The problem is three-fold (as opposed to Penfold, who was, I believe, a mole and, therefore, not protected). Firstly, the dormouse is a particularly lazy fellow and, if it’s a bit chilly, can hibernate for up to nine months of the year. Secondly, through recent research, it has been shown that the dormouse habitat is far more extensive than was once thought, now happily living in hedgerows, scrubland, conifer plantations and coppiced woodland as well as the traditional chez dormouse areas, mature woodlands with a good supply of hazelnuts. Thirdly, the surveys required to establish a presence, or indeed a non-presence, are onerous to say the least.
The cuddly dormouse appears to have made the planning application a seasonal event, only to be submitted in the winter after an exhaustive and possibly fruitless search that has taken up all of the previous summer and extended across both the application site and neighbouring land with the same habitat characteristics.
Of course, the government has helpful advice on measures to be adopted by way of mitigation, top of the list being “persuasion”. This is probably not the same gun-law as might be used in Somerset or Gloucestershire to persuade badgers to leave town. It involves clearing the affected area, by hand, a bit at a time and only during the winter, so that, on waking, the dormice find that the habitat is not quite as nice as they thought it was when they went to sleep. This might take two winters for large development sites, and, even when the little darlings have been persuaded to move on, tree stumps and earth cannot be moved until the following summer, in case some of them overslept.

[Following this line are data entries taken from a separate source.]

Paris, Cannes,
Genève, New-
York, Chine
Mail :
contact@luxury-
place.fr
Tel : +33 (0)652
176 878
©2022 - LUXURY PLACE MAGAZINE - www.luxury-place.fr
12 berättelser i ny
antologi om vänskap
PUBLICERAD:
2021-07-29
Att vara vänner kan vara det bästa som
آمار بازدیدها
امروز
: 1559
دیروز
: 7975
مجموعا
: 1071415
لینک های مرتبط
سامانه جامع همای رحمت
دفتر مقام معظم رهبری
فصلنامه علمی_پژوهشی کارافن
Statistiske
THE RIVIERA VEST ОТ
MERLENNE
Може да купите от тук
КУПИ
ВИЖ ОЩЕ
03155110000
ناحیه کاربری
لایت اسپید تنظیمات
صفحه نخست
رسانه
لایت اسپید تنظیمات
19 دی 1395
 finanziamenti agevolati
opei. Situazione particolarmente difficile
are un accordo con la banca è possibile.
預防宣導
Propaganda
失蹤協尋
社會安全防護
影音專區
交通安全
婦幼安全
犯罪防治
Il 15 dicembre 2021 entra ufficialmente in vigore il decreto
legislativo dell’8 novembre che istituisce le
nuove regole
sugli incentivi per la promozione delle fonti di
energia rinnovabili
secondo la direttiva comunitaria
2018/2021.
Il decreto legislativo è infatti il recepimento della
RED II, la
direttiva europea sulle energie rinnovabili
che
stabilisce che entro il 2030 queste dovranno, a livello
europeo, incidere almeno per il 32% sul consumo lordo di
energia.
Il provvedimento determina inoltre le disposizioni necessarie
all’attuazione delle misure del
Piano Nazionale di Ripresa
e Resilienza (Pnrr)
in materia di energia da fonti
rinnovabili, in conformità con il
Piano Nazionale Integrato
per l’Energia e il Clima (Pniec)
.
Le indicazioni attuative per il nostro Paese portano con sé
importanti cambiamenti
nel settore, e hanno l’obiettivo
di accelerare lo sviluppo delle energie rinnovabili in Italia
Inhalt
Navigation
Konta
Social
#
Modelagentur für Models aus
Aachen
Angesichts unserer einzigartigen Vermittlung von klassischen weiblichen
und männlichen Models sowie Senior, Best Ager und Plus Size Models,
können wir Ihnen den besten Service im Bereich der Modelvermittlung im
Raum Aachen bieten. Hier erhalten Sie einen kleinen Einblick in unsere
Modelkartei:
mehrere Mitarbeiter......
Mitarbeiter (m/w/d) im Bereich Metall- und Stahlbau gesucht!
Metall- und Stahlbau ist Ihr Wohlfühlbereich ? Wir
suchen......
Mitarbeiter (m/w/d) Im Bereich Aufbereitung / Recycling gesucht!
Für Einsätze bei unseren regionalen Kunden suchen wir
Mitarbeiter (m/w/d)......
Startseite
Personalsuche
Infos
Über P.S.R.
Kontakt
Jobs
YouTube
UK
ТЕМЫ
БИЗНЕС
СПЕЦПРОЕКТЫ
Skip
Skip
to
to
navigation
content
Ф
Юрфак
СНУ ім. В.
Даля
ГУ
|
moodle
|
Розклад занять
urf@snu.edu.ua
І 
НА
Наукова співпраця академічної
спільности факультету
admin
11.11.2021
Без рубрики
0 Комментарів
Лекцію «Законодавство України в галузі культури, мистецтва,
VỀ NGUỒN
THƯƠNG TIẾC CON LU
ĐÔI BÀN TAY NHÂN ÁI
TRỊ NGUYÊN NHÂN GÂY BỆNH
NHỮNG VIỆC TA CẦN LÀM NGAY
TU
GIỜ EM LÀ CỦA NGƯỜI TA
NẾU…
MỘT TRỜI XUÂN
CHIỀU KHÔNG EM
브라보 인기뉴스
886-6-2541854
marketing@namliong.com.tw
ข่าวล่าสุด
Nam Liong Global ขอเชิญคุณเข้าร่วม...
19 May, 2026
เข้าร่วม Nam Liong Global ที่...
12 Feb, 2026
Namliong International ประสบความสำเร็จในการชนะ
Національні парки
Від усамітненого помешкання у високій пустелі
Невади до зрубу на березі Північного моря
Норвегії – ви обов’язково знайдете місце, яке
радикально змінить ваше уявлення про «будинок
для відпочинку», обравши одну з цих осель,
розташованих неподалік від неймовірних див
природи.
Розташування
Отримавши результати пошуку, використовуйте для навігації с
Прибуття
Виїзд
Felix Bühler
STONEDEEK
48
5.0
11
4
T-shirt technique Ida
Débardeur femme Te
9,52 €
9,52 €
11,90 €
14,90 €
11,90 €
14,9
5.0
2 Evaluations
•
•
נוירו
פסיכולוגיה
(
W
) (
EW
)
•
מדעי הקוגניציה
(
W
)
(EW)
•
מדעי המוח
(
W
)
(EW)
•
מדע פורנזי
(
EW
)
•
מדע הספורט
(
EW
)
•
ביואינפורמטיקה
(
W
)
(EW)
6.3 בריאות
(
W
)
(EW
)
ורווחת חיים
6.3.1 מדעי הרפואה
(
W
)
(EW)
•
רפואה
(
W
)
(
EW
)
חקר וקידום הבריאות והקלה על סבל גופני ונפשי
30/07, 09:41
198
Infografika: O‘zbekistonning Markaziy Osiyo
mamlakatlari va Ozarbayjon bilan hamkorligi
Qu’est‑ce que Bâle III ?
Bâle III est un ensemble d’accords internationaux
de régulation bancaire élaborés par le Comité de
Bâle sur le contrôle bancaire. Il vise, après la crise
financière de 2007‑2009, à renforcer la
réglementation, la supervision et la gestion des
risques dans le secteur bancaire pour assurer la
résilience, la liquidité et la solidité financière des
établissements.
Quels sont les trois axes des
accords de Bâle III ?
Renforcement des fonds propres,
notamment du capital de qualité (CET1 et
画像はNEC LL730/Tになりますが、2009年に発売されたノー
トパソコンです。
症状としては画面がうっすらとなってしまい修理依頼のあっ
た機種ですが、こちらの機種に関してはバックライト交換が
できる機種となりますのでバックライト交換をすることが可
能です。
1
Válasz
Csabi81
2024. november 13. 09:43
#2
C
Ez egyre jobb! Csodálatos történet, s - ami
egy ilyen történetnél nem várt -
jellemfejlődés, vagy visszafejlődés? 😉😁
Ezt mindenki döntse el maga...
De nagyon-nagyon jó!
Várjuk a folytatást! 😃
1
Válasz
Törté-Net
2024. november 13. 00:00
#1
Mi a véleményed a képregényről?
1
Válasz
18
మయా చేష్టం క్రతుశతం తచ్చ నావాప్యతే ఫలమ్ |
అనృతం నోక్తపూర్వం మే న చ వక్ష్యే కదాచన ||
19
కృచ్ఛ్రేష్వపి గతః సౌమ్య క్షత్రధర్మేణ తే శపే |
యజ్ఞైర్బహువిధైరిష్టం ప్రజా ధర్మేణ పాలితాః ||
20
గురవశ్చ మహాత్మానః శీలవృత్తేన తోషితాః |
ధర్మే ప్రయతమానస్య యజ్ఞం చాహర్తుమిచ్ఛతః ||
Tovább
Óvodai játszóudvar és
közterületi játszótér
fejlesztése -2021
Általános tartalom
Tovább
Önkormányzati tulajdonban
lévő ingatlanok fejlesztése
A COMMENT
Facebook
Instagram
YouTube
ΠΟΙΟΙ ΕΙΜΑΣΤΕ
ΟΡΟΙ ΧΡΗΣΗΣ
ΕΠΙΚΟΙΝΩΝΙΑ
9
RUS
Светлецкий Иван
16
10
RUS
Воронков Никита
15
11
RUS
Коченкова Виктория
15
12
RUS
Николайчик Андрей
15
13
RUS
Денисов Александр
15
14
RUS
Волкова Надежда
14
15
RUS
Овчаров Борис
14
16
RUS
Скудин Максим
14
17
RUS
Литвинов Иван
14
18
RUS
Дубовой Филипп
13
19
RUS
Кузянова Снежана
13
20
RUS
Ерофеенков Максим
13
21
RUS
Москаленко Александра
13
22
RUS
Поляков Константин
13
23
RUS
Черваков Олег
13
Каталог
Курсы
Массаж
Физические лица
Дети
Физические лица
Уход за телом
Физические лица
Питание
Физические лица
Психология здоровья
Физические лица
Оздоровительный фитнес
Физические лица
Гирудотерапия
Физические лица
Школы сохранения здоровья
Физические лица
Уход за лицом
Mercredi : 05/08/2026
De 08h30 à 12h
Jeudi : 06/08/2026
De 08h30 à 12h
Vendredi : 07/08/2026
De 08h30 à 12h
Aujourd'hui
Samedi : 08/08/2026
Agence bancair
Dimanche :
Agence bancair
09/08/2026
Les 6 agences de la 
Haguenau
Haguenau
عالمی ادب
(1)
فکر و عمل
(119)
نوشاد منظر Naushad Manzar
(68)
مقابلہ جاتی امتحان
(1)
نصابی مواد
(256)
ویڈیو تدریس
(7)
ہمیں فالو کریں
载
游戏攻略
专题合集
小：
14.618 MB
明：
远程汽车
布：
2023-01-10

If, after all this, you have no option but to relocate them, subject to licence, they should not be moved to an area with an existing dormouse population. Hopefully, someone else will have spent the previous year checking that one out.
This is indeed the Dormouse’s Revenge for all those years when he was nothing more than a tasty snack. A creature which, according to Countryfile, weighs as little as two £1 coins has the capacity to cost house-builders and, consequently, house-buyers several million times its own weight, in delays to the building programme for the much-needed upsurge in new homes. For most of us, our knowledge of dormice began and ended with a fat chap sitting next to the Mad Hatter and nodding-off during a tea party, so it should come as no surprise to find elements of Lewis Carroll’s Wonderland here, in the level of protection afforded to these creatures and in the unreasonable demands placed by the government and by Natural England on applicants and LPAs charged with being pro-active in delivering ambitious housing targets. Perhaps Alice grew up to be ecologist.